For the foregoing reasons, the Board recommends that the Court issue an order of admonishment against Respondent as identical reciprocal discipline.
BOARD ON PROFESSIONAL RESPONSIBILITY
By: /s/ Ernestine Coghill-Howard *200 Dated: 6/18/07All members of the Board concur in this Report and Recommendation.
[1] Florida Rule 3-4.2 (Rules of Professional Conduct) states:
Violation of the Rules of Professional Conduct as adopted by the rules governing The Florida Bar is a cause for discipline.

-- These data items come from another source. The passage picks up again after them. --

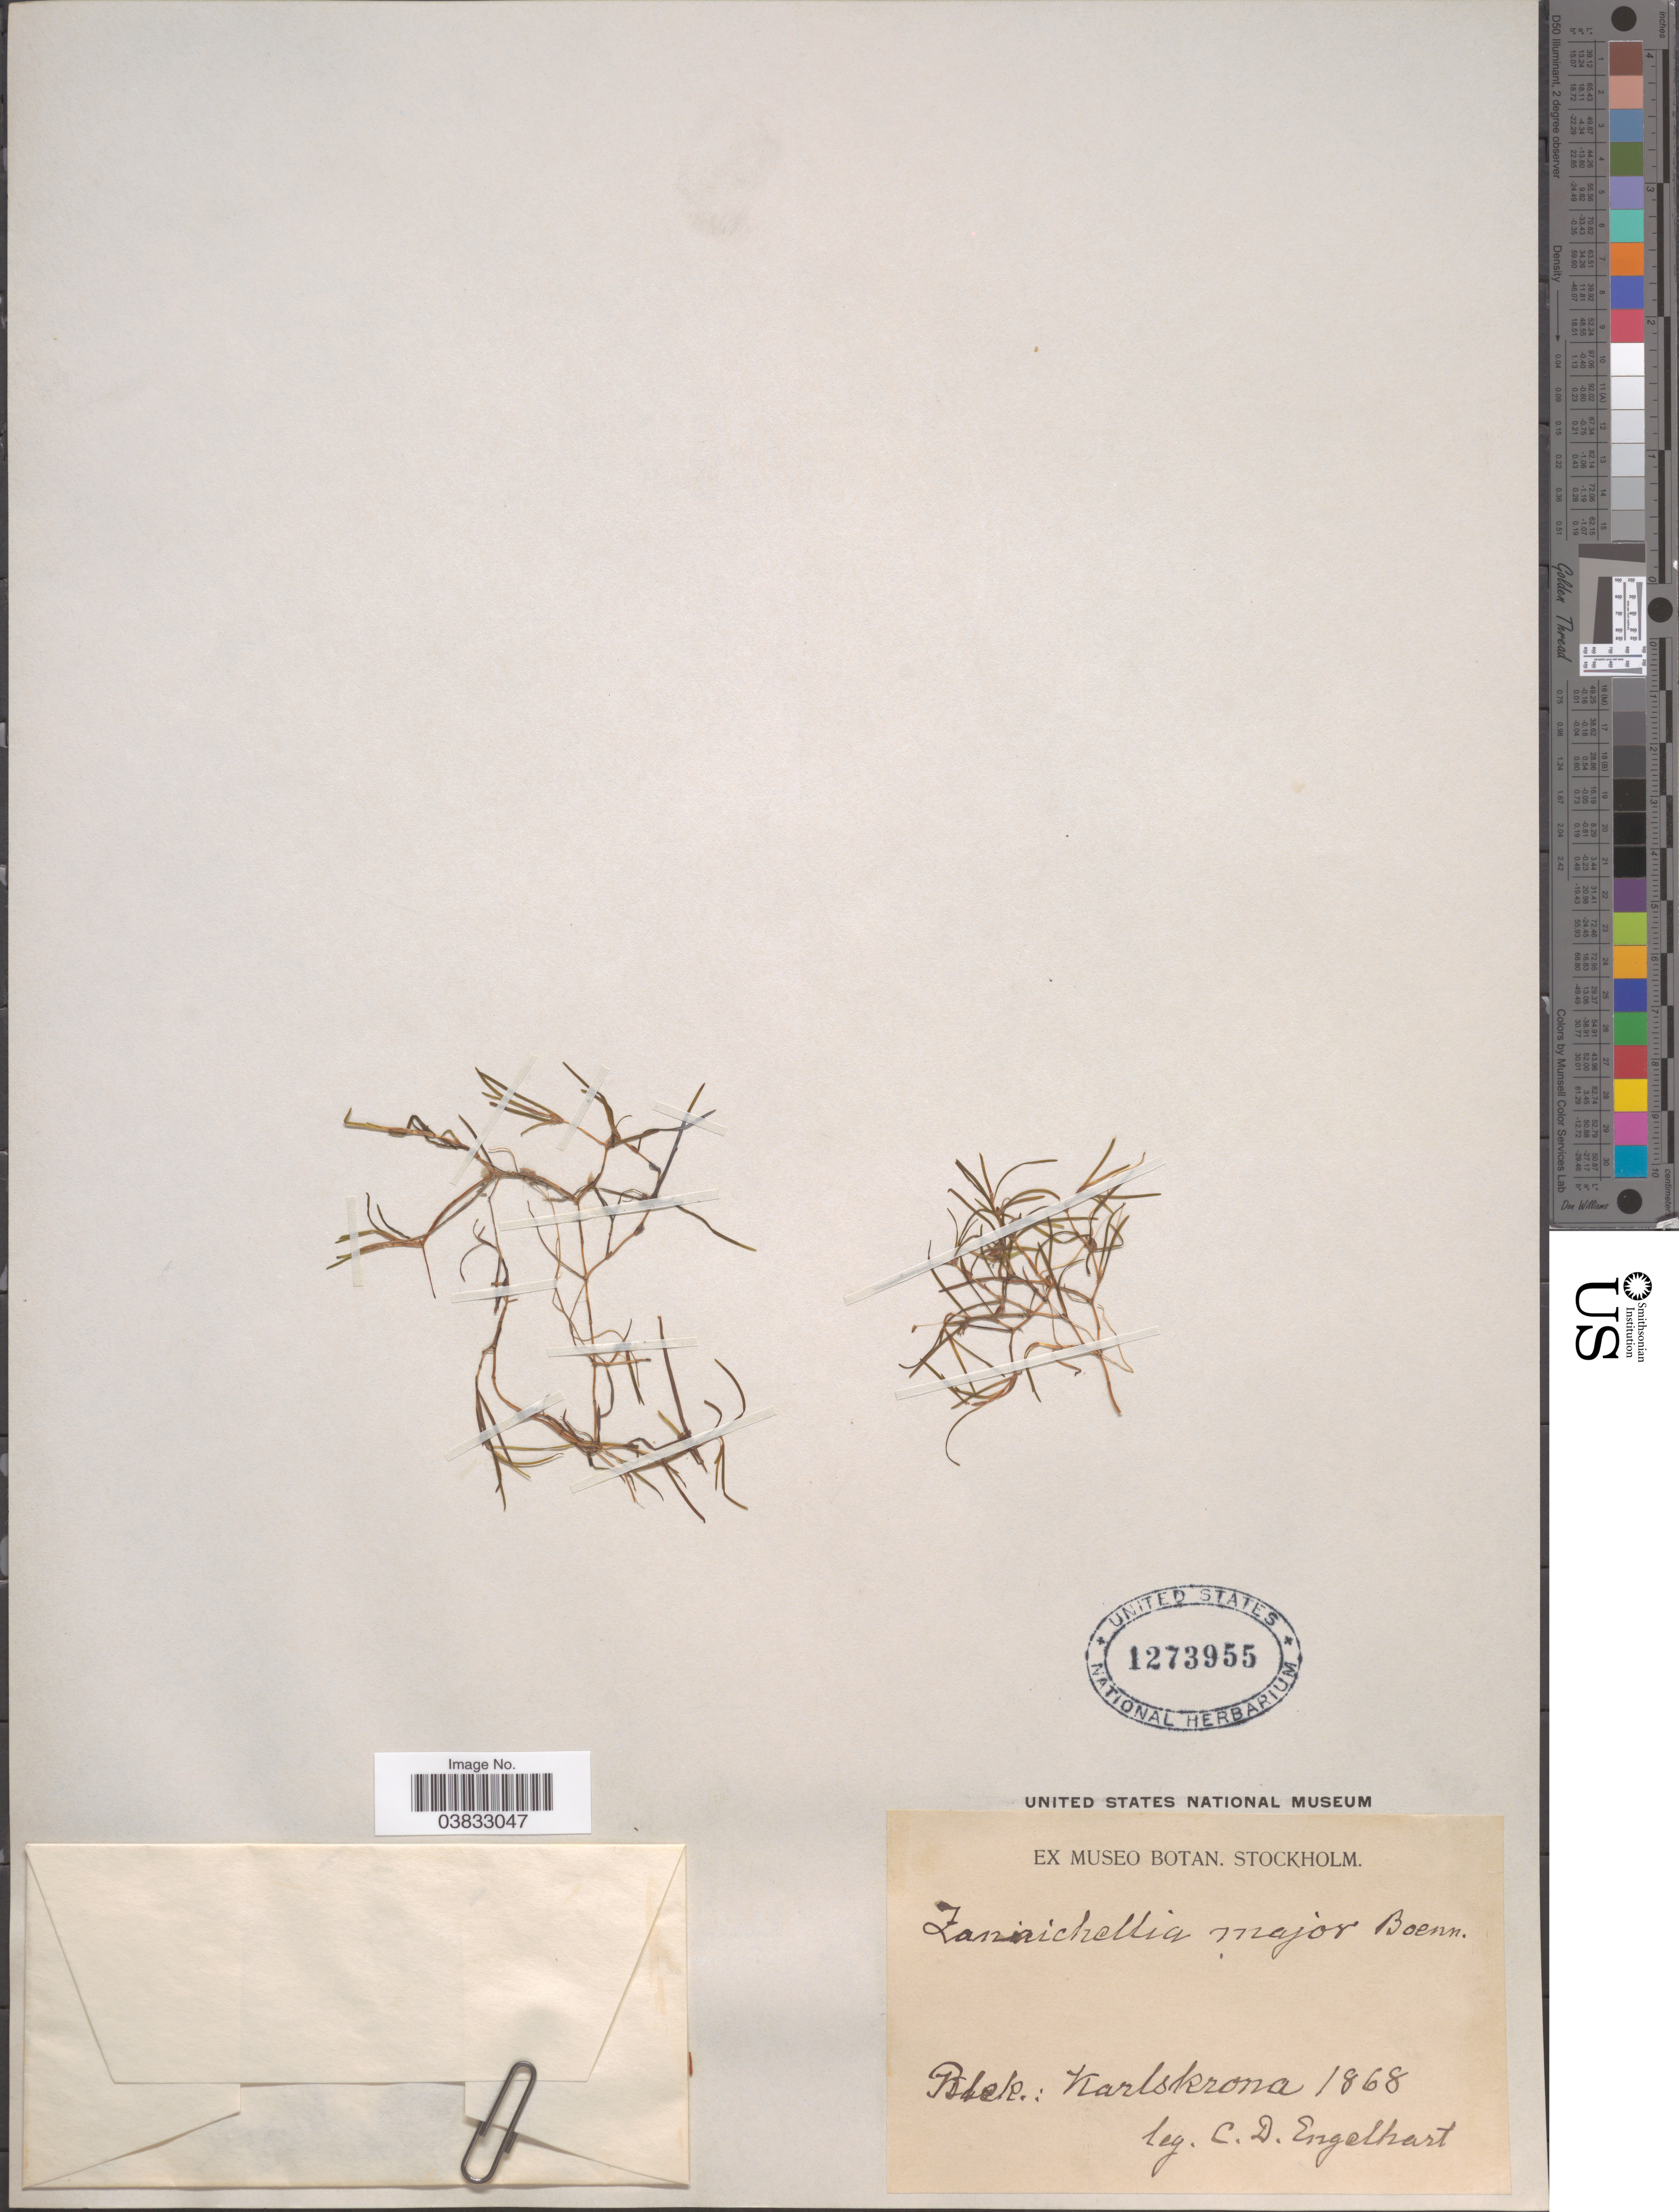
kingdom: Plantae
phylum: Tracheophyta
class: Liliopsida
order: Alismatales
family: Potamogetonaceae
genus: Zannichellia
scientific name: Zannichellia major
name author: Boenn. ex Rchb.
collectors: C. Engelhart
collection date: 1868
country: Sweden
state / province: Blekinge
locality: Blek.: Karlskrona.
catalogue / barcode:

[2] Florida Rule 4-3.1 (Meritorious Claims and Contentions) states:
A lawyer shall not bring or defend a proceeding, or assert or controvert an issue therein, unless there is a basis in law and fact for doing so that is not frivolous, which includes a good faith argument for an extension, modification, or reversal of existing law. A lawyer for the defendant in a criminal proceeding, or the respondent in a proceeding that could result in incarceration, may nevertheless so defend that proceeding as to require that every element of the case be established.
[3] Florida Rule 4-8.4(d) (Misconduct) states:
A lawyer shall not:
(d) engage in conduct in connection with the practice of law that is prejudicial to the administration of justice, including to knowingly, or through callous indifference, disparage, humiliate, or discriminate against litigants, jurors, witnesses, court personnel, or other lawyers on any basis, including, but not limited to, on account of race, ethnicity, gender, religion, national origin, disability, marital status, sexual orientation, age, socioeconomic status, employment, or physical characteristic[.]
[4] The five exceptions under D.C. Bar R. XI, § 11(c) are as follows:
(1) The procedure elsewhere was so lacking in notice or opportunity to be heard as to constitute a deprivation of due process; or (2) There was such infirmity of proof establishing the misconduct as to give rise to the clear conviction that the Court could not, consistently with its duty, accept as final the conclusion on that subject; or (3) The imposition of the same discipline by the Court would result in grave injustice; or (4) The misconduct established warrants substantially different discipline in the District of Columbia; or (5) The misconduct elsewhere does not constitute misconduct in the District of Columbia.
[5] Florida Rule 3-4.2 does not have a District of Columbia counterpart, but this does not bar the imposition of reciprocal discipline where the remaining misconduct would violate the District of Columbia rules. See, e.g., In re Daum, 918 A.2d 1196, 1198 n. 3 (D.C. 2007) (per curiam) (citing In re Youmans, 588 A.2d 718, 719 (D.C.1991) (per curiam)).
[6] Our review of the Florida disciplinary scheme instead suggests that the closest equivalent in Florida to a reprimand by this Board is an order of admonishment issued by the Florida Grievance Committee. See Florida Rule 3-5.1(a).